Olivier Père

Le Guépard de Luchino Visconti

ARTE diffuse Le Guépard (Il gattopardo) dimanche 11 décembre à 20h45, dans le cadre d’un hommage à Luchino Visconti qui se poursuivra lundi 12 décembre avec la diffusion de Rocco et ses frères. Les deux films sont accompagnés d’un documentaire inédit Luchino Visconti – entre vérité et passion.

Le Guépard, Palme d’Or au Festival de Cannes en 1963, prolonge la relecture de l’Histoire de l’Italie entreprise par Visconti avec Senso en 1954. Cette vaste fresque sur le Risorgimento est adaptée de l’unique roman de Giuseppe Tomasi di Lampedusa, publié à titre posthume en 1958. Le film débute en mai 1860, après le débarquement de Garibaldi en Sicile. Don Fabrizio, prince sicilien, assiste au déclin de l’aristocratie et à l’essor de la bourgeoisie, classe sociale avec laquelle il faut désormais compter. Cette union se fera symboliquement par le mariage entre Tancrède, fougueux et opportuniste neveu de Don Fabrizio qui a combattu dans les rangs de Garibaldi mais n’entend pas renoncer à ses privilèges, et Angelica, la fille du maire du village de Donafugata, un nouveau riche avide de pouvoir et de reconnaissance.

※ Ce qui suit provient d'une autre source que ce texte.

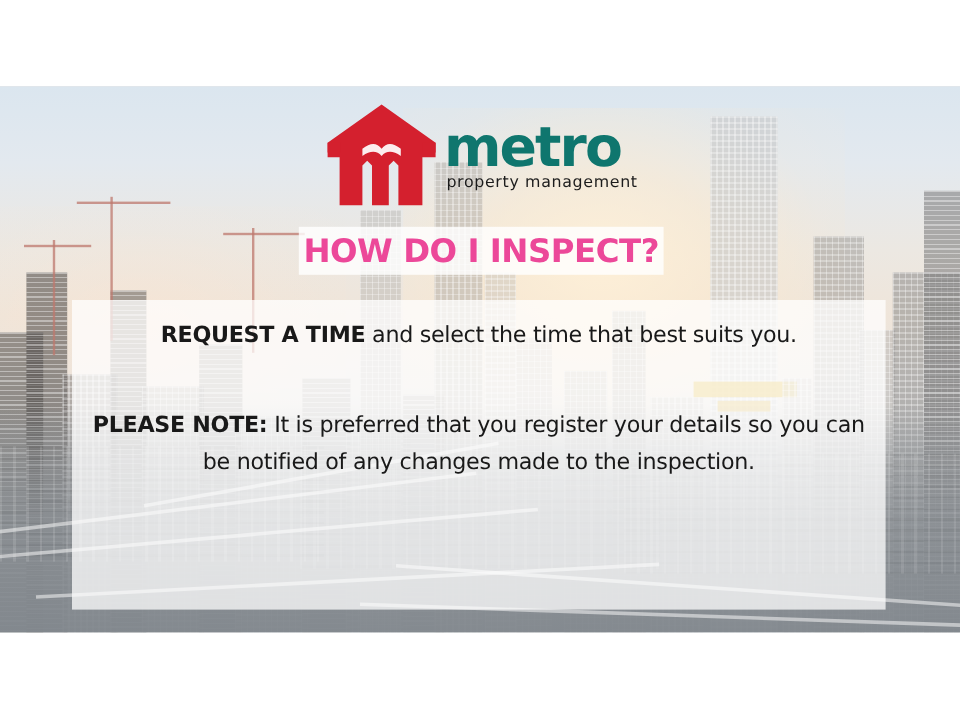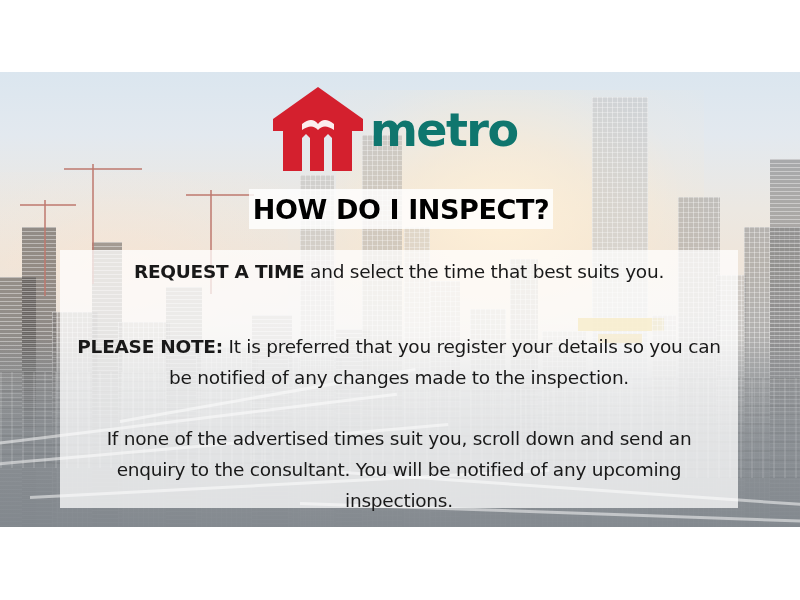--- a/index.html
+++ b/index.html
@@ -339,6 +339,7 @@
 
     <div id="logo-words">
       <div id="logo-wordmark">metro</div>
+      <div id="logo-tagline">property management</div>
     </div>
   </div>
 

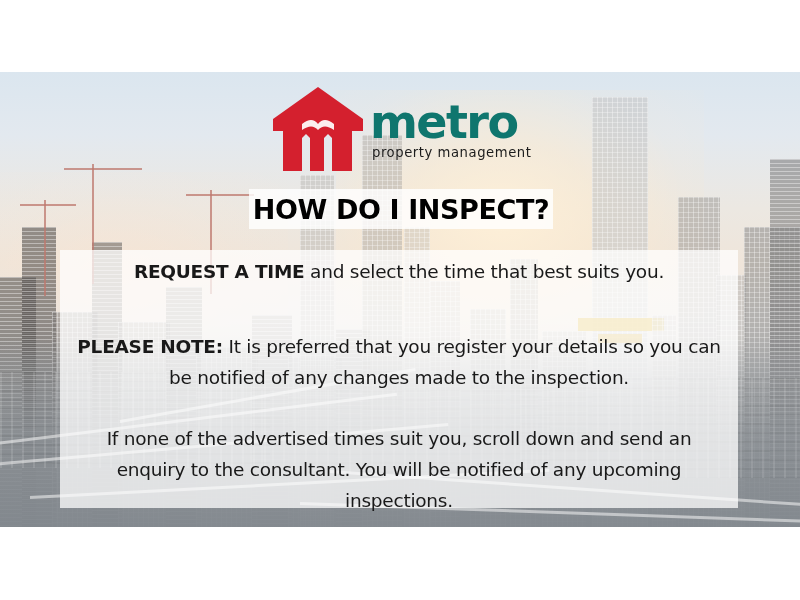--- a/index.html
+++ b/index.html
@@ -207,7 +207,7 @@
     font-weight: 700;
     font-size: 27px;
     letter-spacing: -0.4px;
-    color: #000000;
+    color: #ec4899;
     white-space: nowrap;
   }
 

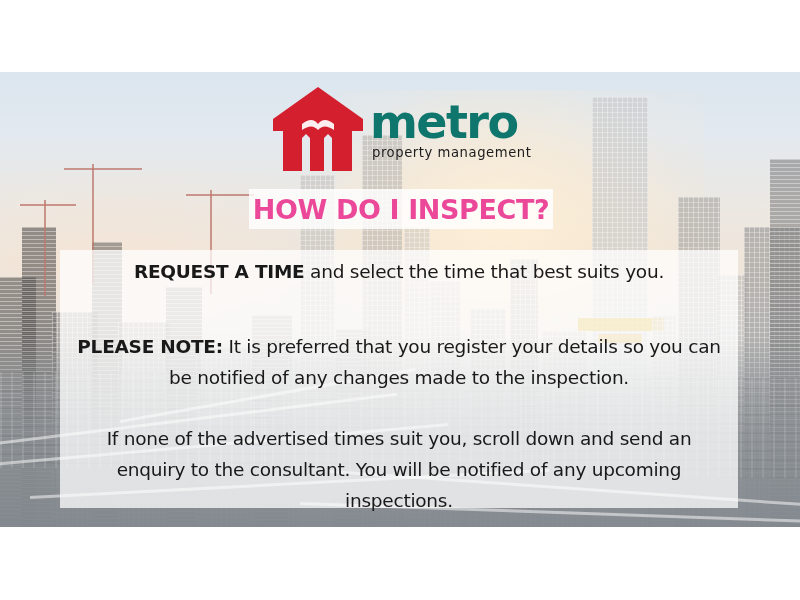--- a/index.html
+++ b/index.html
@@ -217,7 +217,7 @@
     left: 60px;
     top: 250px;
     width: 678px;
-    padding: 0 14px;
+    padding: 8px 14px;
     text-align: center;
     color: #191919;
     font-family: "DejaVu Sans", sans-serif;

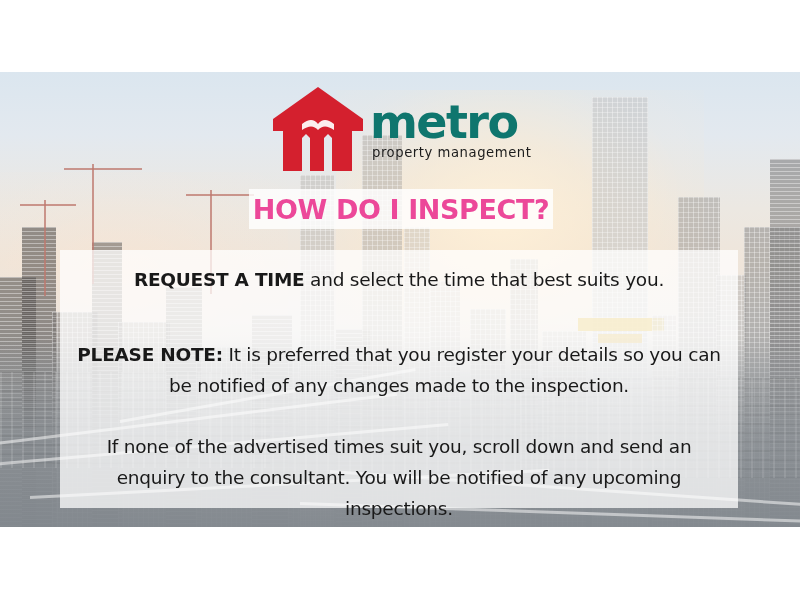--- a/index.html
+++ b/index.html
@@ -357,9 +357,6 @@
       <b>PLEASE NOTE:</b><span> It is preferred that you register your details so you can be notified of any changes made to the inspection.</span>
     </p>
 
-    <p class="para" id="para-3">
-      <span>If none of the advertised times suit you, scroll down and send an enquiry to the consultant. You will be notified of any upcoming inspections.</span>
-    </p>
 
   </div>
 

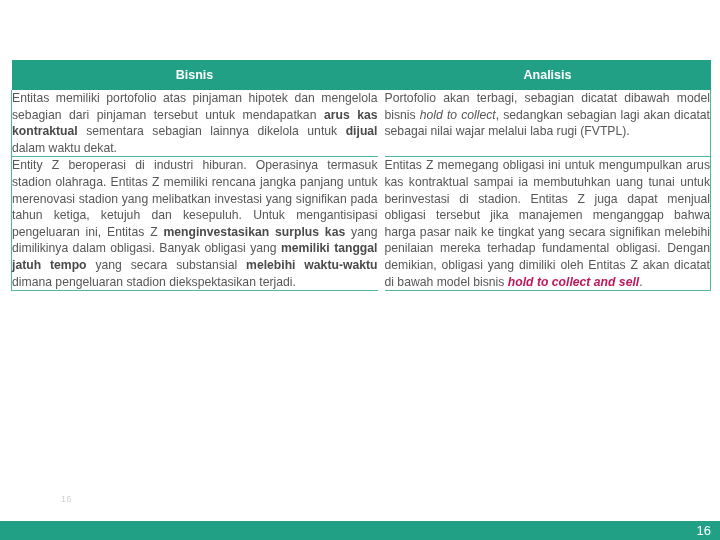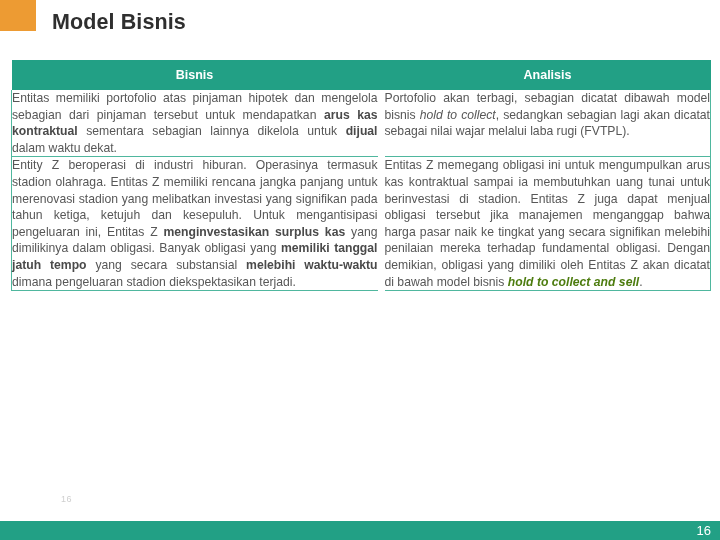--- a/index.html
+++ b/index.html
@@ -131,10 +131,6 @@
 
 <div class="slide">
 
-  <div class="title-bar">
-    <div class="title-square"></div>
-    <div class="title-text">Model Bisnis</div>
-  </div>
 
   <div class="table-wrap">
     <table class="tbl">

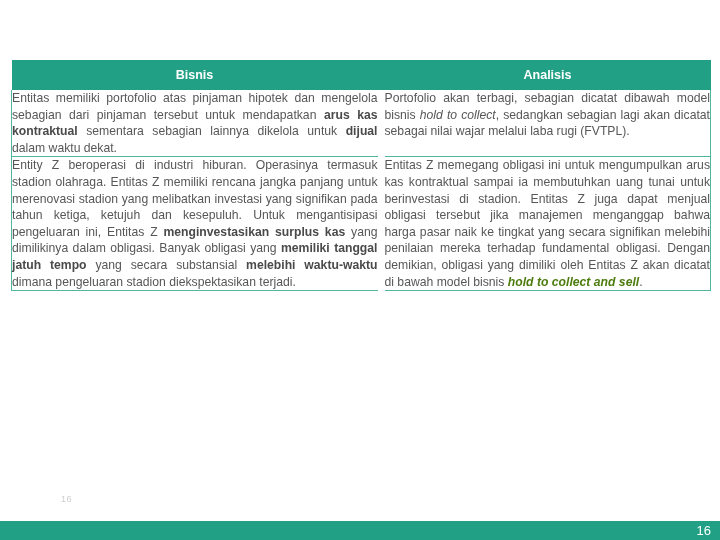--- a/index.html
+++ b/index.html
@@ -97,7 +97,7 @@
   }
   .body-cell b { font-weight: bold; color: #4a4a4a; }
   .body-cell i { font-style: italic; }
-  .body-cell .bi { font-weight: bold; font-style: italic; color: #4d7c0f; }
+  .body-cell .bi { font-weight: bold; font-style: italic; color: #be185d; }
 
   
   .page-faint {

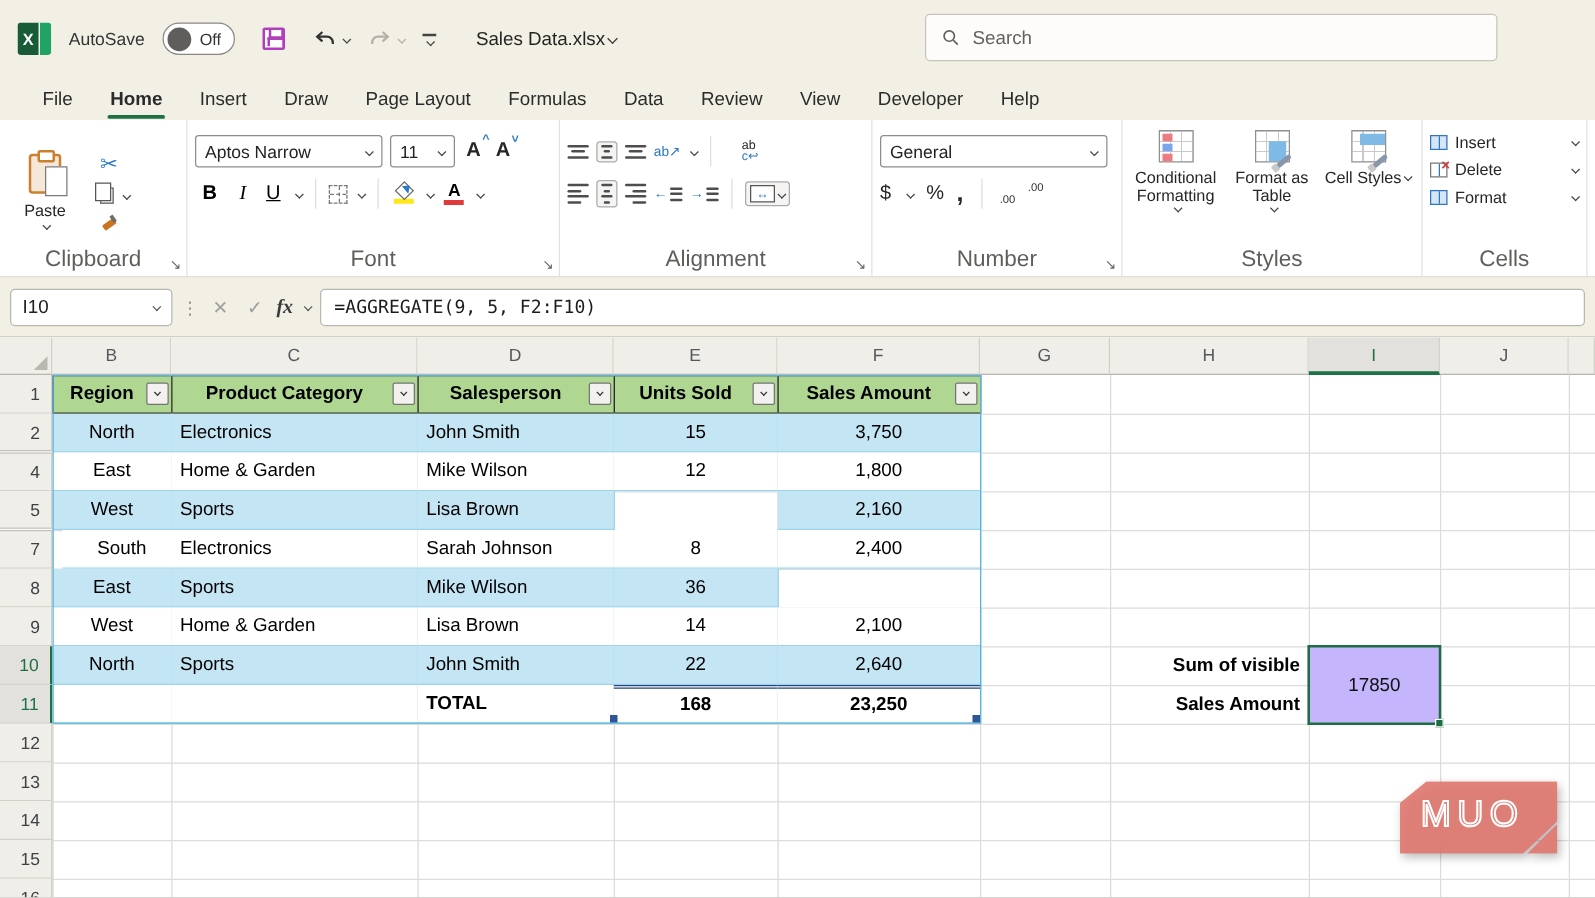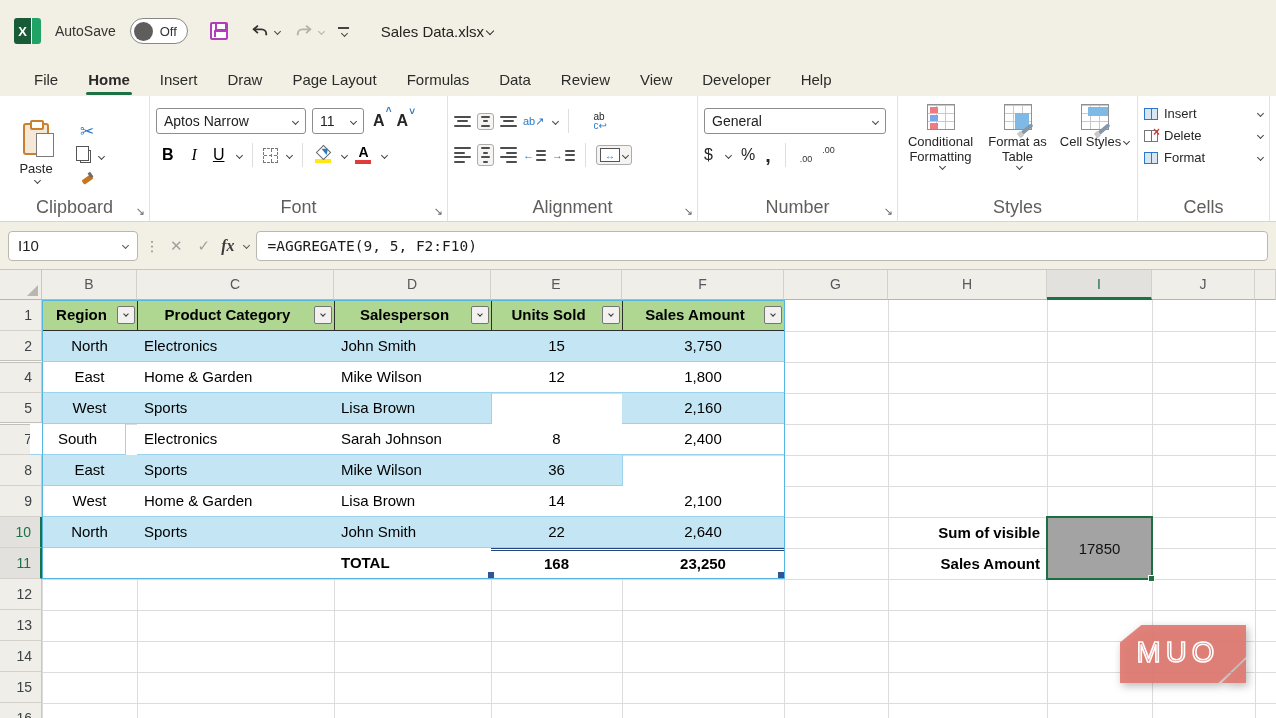--- a/index.html
+++ b/index.html
@@ -219,6 +219,13 @@
       <span>Sales Data.xlsx</span>
       <span class="chev" style="color:#333"></span>
     </span>
+    <div class="searchbox">
+      <svg width="16" height="16" viewBox="0 0 20 20">
+          <circle cx="8.5" cy="8.5" r="5.5" fill="none" stroke="#616161" stroke-width="1.8"></circle>
+          <line x1="12.8" y1="12.8" x2="17.5" y2="17.5" stroke="#616161" stroke-width="1.8"></line>
+        </svg>
+      <input readonly="" placeholder="Search" style="">
+    </div>
   </div>
 
   <div class="tabrow" id="tabrow">

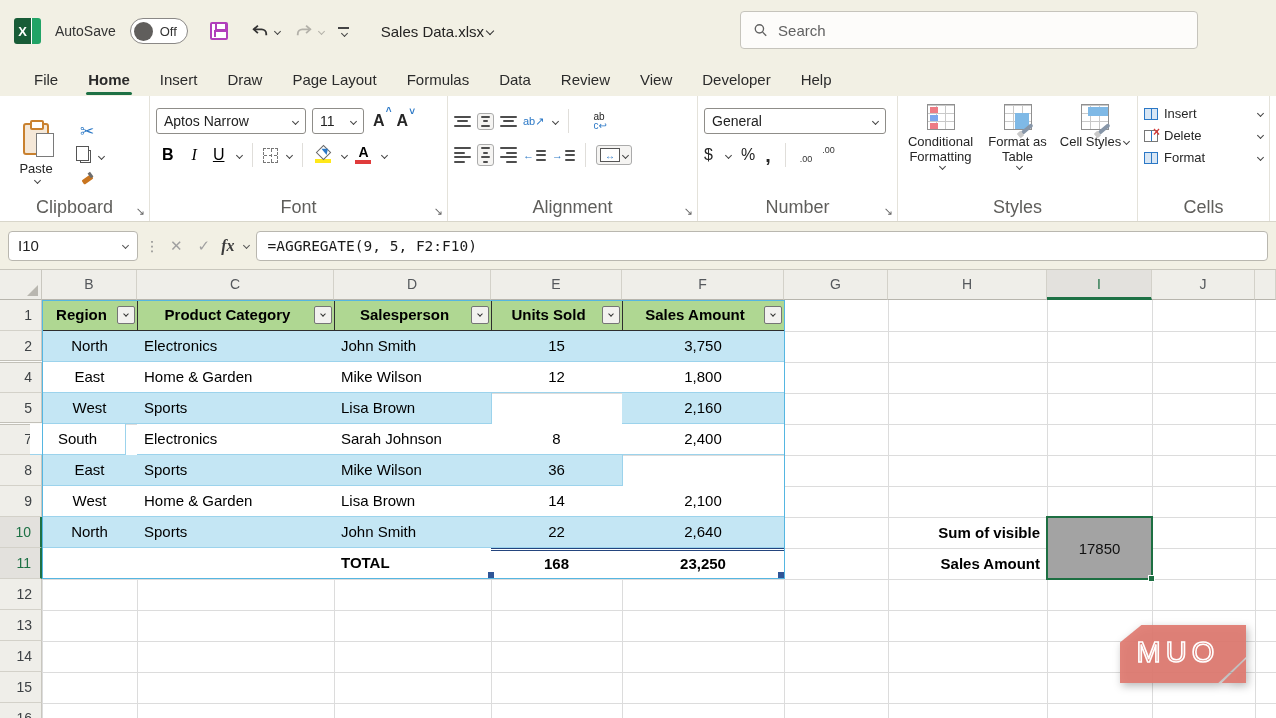--- a/index.html
+++ b/index.html
@@ -537,7 +537,7 @@
       <div class="tc left band" style="left: 137px; top: 123px; width: 198px; height: 31px;">Sports</div>
       <div class="tc left band" style="left: 334px; top: 123px; width: 158px; height: 31px;">Lisa Brown</div>
       <div class="tc ctr band" style="left: 622px; top: 123px; width: 163px; height: 31px;">2,160</div>
-      <div class="tc ctr" style="left: 30px; top: 154px; width: 96px; height: 31px;">South</div>
+      <div class="tc ctr" style="left: 50px; top: 154px; width: 96px; height: 31px;">South</div>
       <div class="tc left" style="left: 137px; top: 154px; width: 198px; height: 31px;">Electronics</div>
       <div class="tc left" style="left: 334px; top: 154px; width: 158px; height: 31px;">Sarah Johnson</div>
       <div class="tc ctr" style="left: 491px; top: 154px; width: 132px; height: 31px;">8</div>

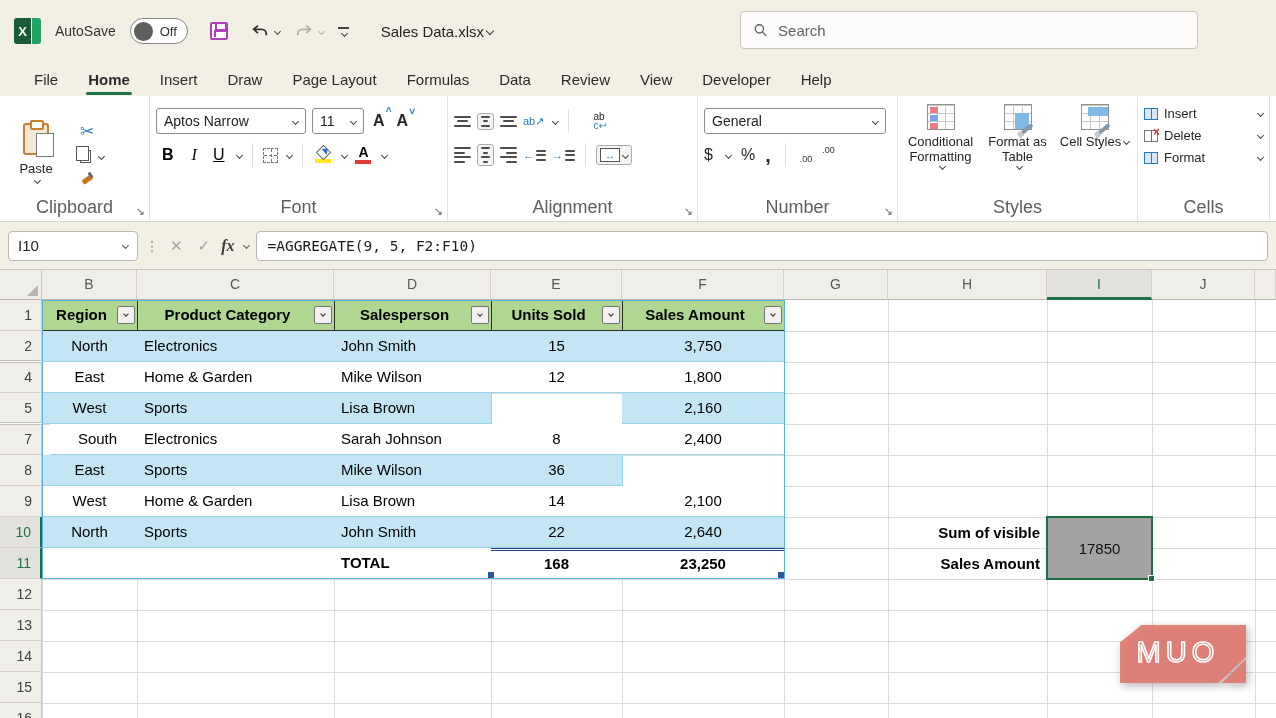--- a/index.html
+++ b/index.html
@@ -172,7 +172,7 @@
   .outline{position:absolute;border:1px solid #55B6E1;pointer-events:none}
   .bluehandle{position:absolute;width:6px;height:6px;background:#2F5597;pointer-events:none}
   .ann{position:absolute;font-size:15px;font-weight:bold;line-height:31px;text-align:right;padding-right:7px;white-space:nowrap;cursor:cell}
-  .rescell{position:absolute;border:2px solid #1D6F42;background:#a3a3a3;display:flex;align-items:center;justify-content:center;font-size:15px;color:#111;cursor:cell}
+  .rescell{position:absolute;border:2px solid #1D6F42;background:#c4b5fd;display:flex;align-items:center;justify-content:center;font-size:15px;color:#111;cursor:cell}
   .fillhandle{position:absolute;width:7px;height:7px;background:#1D6F42;border:1.5px solid #fff;cursor:crosshair}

Visconti choisit de porter à l’écran le roman de Lampedusa car il partage l’analyse de l’écrivain sur le Risorgimento qu’il considère, en tant qu’artiste et intellectuel communiste comme « une révolution manquée ou mieux trahie ». Ce conflit entre l’ancien et le nouveau, résumé par la célèbre phrase prononcée par le prince, « si nous voulons que tout reste pareil, il faut que tout change, débouche sur un pessimisme politique et moral qui correspond à celui de Visconti au moment de la préparation du film. Ce pessimiste allait s’accentuer jusqu’à la fin de sa vie, engendrant un repli morbide vers des mondes éteints ou des constats tragiques sur l’Histoire du XXème siècle et la société italienne contemporaine (Sandra, Les Damnés, Violence et Passion).

Le Guépard bénéficia de moyens colossaux au service de la reconstitution parfaite d’une caste au bord de la décomposition mais toujours attachée à un mode de vie et des rituels grandioses (la fameuse scène de bal) mais aussi d’une distribution sublime : Alain Delon, Claudia Cardinale et Burt Lancaster dans le rôle de Don Fabrizio, le guépard du titre. Le choix audacieux d’une star américaine à la carrure athlétique pour interpréter un prince sicilien vieillissant se révélera parfaitement convaincant. Le génie de Visconti s’applique au moindre détail et confère à son film une dimension à la fois opératique et vériste. Ce chef-d’œuvre aux proportions gigantesques est avant tout un tableau intimiste, et intime. Visconti dresse le portrait d’un aristocrate témoin de son temps, auquel il s’identifie totalement.